§ **HOW TO COMPLETE THIS TASK**: All lines in the data that hold the word "отклоняется" need copying.

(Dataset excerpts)
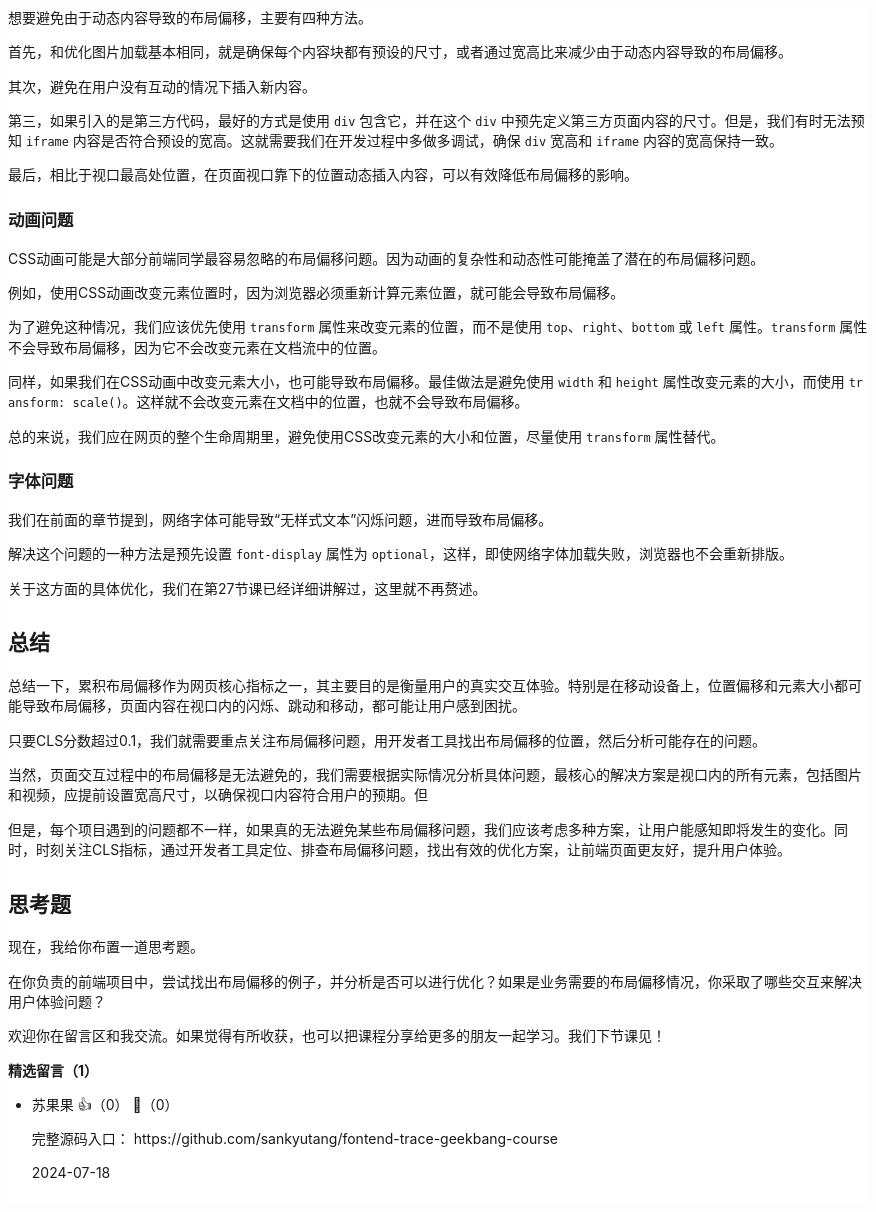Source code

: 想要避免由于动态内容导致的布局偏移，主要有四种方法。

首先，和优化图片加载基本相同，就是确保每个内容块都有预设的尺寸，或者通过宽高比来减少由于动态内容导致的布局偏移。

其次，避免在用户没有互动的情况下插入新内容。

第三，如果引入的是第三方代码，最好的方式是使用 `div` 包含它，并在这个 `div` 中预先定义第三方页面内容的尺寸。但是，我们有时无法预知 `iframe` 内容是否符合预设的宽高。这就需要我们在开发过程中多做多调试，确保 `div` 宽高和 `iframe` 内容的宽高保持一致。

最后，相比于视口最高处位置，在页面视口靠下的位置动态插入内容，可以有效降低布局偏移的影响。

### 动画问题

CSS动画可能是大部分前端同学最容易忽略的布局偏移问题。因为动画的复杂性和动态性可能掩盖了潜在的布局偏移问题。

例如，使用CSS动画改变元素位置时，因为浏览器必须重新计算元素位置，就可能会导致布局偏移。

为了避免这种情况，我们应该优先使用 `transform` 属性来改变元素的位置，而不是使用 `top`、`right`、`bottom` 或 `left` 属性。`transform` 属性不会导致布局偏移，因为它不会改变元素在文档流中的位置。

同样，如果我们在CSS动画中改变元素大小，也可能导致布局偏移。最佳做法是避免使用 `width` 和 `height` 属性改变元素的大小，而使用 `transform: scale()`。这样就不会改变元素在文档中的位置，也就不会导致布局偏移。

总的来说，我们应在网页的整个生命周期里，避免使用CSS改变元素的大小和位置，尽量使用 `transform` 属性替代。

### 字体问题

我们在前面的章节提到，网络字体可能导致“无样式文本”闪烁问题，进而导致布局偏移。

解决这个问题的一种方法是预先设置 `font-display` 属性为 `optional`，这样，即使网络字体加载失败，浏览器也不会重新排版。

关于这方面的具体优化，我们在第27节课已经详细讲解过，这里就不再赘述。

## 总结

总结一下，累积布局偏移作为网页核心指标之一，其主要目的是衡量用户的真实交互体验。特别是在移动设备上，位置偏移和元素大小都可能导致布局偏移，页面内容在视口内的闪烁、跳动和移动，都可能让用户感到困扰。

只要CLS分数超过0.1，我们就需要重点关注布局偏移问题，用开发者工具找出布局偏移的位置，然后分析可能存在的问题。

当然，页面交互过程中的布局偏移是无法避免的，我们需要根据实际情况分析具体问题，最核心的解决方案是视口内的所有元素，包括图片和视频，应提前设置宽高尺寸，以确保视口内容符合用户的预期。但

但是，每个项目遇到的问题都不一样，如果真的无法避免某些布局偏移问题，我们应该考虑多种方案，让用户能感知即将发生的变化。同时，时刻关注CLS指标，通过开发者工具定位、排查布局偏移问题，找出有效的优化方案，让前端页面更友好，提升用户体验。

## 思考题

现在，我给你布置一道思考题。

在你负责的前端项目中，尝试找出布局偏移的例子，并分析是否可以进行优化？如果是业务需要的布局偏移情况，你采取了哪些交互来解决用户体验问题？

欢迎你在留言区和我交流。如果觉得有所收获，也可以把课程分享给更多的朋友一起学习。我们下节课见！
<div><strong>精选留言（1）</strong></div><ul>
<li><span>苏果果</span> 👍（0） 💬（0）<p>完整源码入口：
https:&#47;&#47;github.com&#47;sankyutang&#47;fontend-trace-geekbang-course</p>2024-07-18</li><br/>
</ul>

...

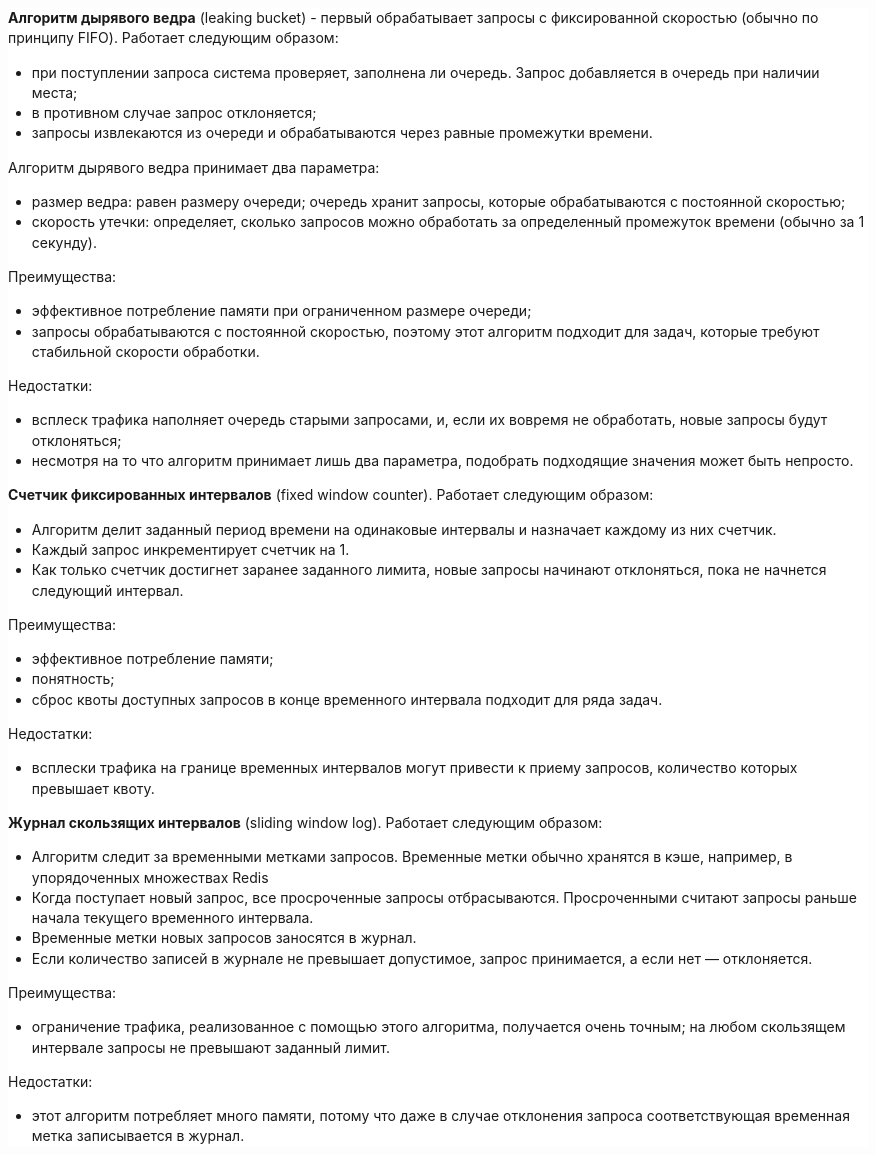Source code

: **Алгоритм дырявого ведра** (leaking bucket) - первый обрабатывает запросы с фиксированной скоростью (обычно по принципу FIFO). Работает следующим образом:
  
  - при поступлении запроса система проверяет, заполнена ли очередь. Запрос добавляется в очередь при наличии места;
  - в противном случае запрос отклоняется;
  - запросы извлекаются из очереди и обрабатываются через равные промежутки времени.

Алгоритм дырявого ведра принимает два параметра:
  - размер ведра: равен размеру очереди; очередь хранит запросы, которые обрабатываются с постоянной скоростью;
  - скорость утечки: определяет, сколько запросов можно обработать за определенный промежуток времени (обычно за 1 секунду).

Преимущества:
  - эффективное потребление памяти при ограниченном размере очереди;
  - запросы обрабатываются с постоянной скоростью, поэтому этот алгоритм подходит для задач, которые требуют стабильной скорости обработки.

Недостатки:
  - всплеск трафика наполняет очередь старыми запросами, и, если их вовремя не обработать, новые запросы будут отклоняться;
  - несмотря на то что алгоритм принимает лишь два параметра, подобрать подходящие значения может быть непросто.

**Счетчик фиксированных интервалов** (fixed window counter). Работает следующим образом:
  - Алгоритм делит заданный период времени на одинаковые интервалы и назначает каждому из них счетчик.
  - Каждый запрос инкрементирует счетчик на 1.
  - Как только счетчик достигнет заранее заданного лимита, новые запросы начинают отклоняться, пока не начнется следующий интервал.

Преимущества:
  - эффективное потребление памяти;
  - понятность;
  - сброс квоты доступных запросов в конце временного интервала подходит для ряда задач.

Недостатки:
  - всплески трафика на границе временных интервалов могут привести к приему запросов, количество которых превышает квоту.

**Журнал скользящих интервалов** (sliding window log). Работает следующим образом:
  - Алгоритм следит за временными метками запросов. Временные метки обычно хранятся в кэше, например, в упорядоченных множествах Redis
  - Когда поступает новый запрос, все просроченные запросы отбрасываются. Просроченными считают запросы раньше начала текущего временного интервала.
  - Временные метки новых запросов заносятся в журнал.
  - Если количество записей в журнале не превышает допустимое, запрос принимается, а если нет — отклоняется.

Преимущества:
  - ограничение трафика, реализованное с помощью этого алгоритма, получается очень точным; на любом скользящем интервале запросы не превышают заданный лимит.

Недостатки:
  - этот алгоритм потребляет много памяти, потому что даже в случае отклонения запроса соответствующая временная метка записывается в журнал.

§ **SOLUTION FOR THIS PROBLEM**:
  - в противном случае запрос отклоняется;
  - Если количество записей в журнале не превышает допустимое, запрос принимается, а если нет — отклоняется.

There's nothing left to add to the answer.